- WORK ORDER:
Without the images, print all the entries below exactly as given.

- RECORDS FOR THIS EXERCISE:

··········

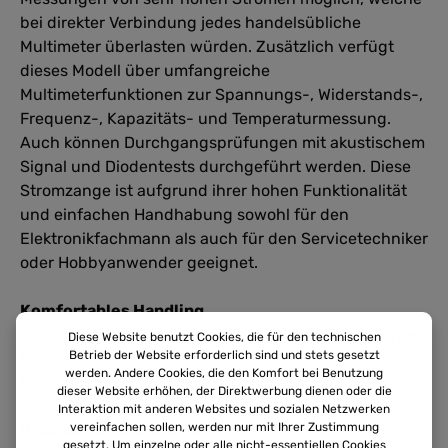
bei direkter Verbindung jedes handelsübliche
Multimeter überlasten würden. Zusätzlich verfügt
dieses Modell über umfangreiche
Multimeterfunktionen zur Spannungs-, Widerstands-,
Frequenz-, Kapazitäts- und Temperaturmessung.
Auch können Durchgangsprüfungen mit akustischem
Signal und Diodentests durchgeführt werden. Diese
Stromzange ist aufgrund ihrer hohen Funktionalität
und einfachen Handhabung sowohl für den
Elektronikfachmann als auch für den Servicetechniker
oder Hobbyanwender geeignet.
Komfortables Handling
Die robuste Bauweise und ergonomische Form sorgen
Diese Website benutzt Cookies, die für den technischen
Betrieb der Website erforderlich sind und stets gesetzt
für einfache Handhabung – auch im täglichen
werden. Andere Cookies, die den Komfort bei Benutzung
Einsatz.
dieser Website erhöhen, der Direktwerbung dienen oder die
Interaktion mit anderen Websites und sozialen Netzwerken
vereinfachen sollen, werden nur mit Ihrer Zustimmung
Präzise Messfunktionen
gesetzt. Um einzelne oder alle nicht-essentiellen Cookies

··········

- SOLVED PROBLEM:
bei direkter Verbindung jedes handelsübliche
Multimeter überlasten würden. Zusätzlich verfügt
dieses Modell über umfangreiche
Multimeterfunktionen zur Spannungs-, Widerstands-,
Frequenz-, Kapazitäts- und Temperaturmessung.
Auch können Durchgangsprüfungen mit akustischem
Signal und Diodentests durchgeführt werden. Diese
Stromzange ist aufgrund ihrer hohen Funktionalität
und einfachen Handhabung sowohl für den
Elektronikfachmann als auch für den Servicetechniker
oder Hobbyanwender geeignet.
Komfortables Handling
Die robuste Bauweise und ergonomische Form sorgen
Diese Website benutzt Cookies, die für den technischen
Betrieb der Website erforderlich sind und stets gesetzt
für einfache Handhabung – auch im täglichen
werden. Andere Cookies, die den Komfort bei Benutzung
Einsatz.
dieser Website erhöhen, der Direktwerbung dienen oder die
Interaktion mit anderen Websites und sozialen Netzwerken
vereinfachen sollen, werden nur mit Ihrer Zustimmung
Präzise Messfunktionen
gesetzt. Um einzelne oder alle nicht-essentiellen Cookies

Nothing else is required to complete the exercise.